■ Required action 1
Copy word for word the passage of the inference broker text that opens with the words containing "Important limitation: process-global" and closes with "originating in A.".
■ Required action 2
Write what comes next in the inference broker text, picking up after its final sentence.

■ Provided text
◆ ◆ ◆
The lmstudio* / openai_compat prefixes give the same model id on the same physical LM Studio instance up to three independent logical profiles — so an active embedding bulk-encode can't starve a chat call (and vice versa), even though they talk to the same server. The local:embedding profile takes the opposite stance on purpose: one device → one queue, shared across models, so cross-priority preemption works.

Per-profile config

inference.profiles.<name> in config.yaml:

inference:
  profiles:
    lmstudio:text-embedding-snowflake-arctic-embed-m-v1.5:
      max_concurrent: 1     # LM Studio client-side admission cap
      max_queued: 16        # per-priority queue depth
      default_queue_wait_s: 15
      default_inference_s: 60

Unregistered profiles auto-register on first use with conservative defaults (max_concurrent=1, max_queued=32). Default max_concurrent=1 is the safe starting point because LM Studio's real capacity is config-dependent and not discoverable from the API; bump once measured.

Metrics

SlotMetrics rows in a 1000-entry ring buffer, one per slot admission. Fields: id, profile, priority, queued_at, admitted_at, started_http_at, first_token_at, finished_at, status, error_kind, error_detail, plus computed splits queue_wait_ms, service_time_ms, total_latency_ms. status is one of queued / running / ok / queue_full / queue_wait_timeout / inference_timeout / error. Read via broker.snapshot_metrics(limit=...).

Completed calls are also persisted out-of-band to a SQLite store (work_buddy/inference/metrics_store.py, the broker-metrics artifact, 7-day per-record TTL) by a flusher daemon in the embedding service, so per-call latency survives a process restart that wipes the in-memory ring. The dashboard reads that store to join scheduler latency (queue-wait / service) onto local rows of the cross-provider Inference-activity feed by call_id — see architecture/inference/provenance.

Important limitation: process-global singleton

The broker is one instance per Python process. The MCP gateway, the embedding service, and the dashboard each have their own broker — they do NOT share state. Reading get_broker().snapshot_metrics() from process A returns only calls originating in A.
◆ ◆ ◆
■ Information provided

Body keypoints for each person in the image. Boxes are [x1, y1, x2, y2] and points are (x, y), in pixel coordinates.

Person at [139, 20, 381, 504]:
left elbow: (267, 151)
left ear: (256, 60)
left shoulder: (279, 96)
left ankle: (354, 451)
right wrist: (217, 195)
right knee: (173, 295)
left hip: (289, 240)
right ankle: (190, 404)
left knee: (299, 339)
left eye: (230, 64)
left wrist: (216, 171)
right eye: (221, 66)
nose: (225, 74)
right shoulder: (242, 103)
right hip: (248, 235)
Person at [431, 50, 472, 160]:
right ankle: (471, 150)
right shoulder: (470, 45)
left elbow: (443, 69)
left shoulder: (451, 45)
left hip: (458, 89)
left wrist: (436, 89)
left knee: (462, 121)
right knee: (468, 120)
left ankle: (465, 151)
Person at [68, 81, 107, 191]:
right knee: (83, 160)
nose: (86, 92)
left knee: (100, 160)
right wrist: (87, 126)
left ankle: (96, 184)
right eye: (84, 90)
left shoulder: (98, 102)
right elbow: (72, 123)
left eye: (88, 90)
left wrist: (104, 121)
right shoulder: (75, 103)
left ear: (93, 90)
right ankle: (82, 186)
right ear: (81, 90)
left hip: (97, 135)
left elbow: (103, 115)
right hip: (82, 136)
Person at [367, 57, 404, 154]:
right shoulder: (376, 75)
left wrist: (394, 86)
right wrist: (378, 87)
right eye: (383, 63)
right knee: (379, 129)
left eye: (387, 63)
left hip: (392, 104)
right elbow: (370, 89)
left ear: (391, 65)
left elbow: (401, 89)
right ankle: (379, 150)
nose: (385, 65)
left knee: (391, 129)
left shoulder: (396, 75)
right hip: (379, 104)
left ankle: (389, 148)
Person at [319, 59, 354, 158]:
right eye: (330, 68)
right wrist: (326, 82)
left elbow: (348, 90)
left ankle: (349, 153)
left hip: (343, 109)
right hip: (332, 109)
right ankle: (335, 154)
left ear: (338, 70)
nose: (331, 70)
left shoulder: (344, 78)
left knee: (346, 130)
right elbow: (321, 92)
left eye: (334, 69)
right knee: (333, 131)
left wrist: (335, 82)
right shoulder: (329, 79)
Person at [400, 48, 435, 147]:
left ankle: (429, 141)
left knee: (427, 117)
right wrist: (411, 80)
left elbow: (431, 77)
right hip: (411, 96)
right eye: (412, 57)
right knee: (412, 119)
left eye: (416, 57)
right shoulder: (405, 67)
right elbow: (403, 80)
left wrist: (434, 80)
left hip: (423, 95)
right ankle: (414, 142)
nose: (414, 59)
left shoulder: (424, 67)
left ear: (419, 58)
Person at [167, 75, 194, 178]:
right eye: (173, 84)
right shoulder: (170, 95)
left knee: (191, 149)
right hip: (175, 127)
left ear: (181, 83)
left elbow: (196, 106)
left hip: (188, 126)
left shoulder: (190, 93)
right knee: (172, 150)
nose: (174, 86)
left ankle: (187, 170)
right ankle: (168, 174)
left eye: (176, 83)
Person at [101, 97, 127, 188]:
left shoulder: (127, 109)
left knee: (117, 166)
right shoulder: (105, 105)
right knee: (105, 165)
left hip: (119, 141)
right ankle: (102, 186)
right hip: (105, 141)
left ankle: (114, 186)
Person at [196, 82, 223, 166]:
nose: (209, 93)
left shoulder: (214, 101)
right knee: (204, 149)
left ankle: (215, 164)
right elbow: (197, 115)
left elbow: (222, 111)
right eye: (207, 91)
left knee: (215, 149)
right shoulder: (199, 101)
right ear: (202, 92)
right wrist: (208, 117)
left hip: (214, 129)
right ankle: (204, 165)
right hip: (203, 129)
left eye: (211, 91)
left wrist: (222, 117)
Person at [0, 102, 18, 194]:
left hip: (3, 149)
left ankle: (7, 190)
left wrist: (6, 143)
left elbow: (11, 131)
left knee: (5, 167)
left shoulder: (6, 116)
◆ ◆ ◆
■ Final answer 1
Important limitation: process-global singleton

The broker is one instance per Python process. The MCP gateway, the embedding service, and the dashboard each have their own broker — they do NOT share state. Reading get_broker().snapshot_metrics() from process A returns only calls originating in A.

■ Final answer 2
Practical consequence: the broker exposes no HTTP state endpoint; per-call metrics reach the dashboard only via the persisted metrics_store (the embedding-service flusher), scoped to the embedding-service broker — the high-traffic local-inference path. Cross-process aggregation (merging the MCP-gateway broker's view) is not supported.

Key files

  • work_buddy/inference/broker.py — the broker itself, SlotMetrics, ProfileConfig, error classes.
  • work_buddy/inference/__init__.py — public API re-exports (get_broker, Priority, etc.).
  • work_buddy/inference/metrics_store.py — SQLite persistence for completed calls (the broker-metrics entry-TTL artifact); an embedding-service flusher daemon drains the ring into it so dashboard history survives restarts.
  • work_buddy/embedding/providers/lmstudio.py — remote-offload consumer; wraps bulk encode in broker.slot.
  • work_buddy/inference/local_slot.pylocal_embed_slot helper + the local:embedding profile; admits in-process host-GPU encode (consumed by work_buddy/embedding/service.py encode endpoints and work_buddy/ir/dense.py). Best-effort — degrades to a direct encode when the broker is unavailable.
  • work_buddy/llm/backends/lmstudio_native.py — LLM native-chat consumer.
  • work_buddy/llm/backends/openai_compat.py — OpenAI-compat consumer.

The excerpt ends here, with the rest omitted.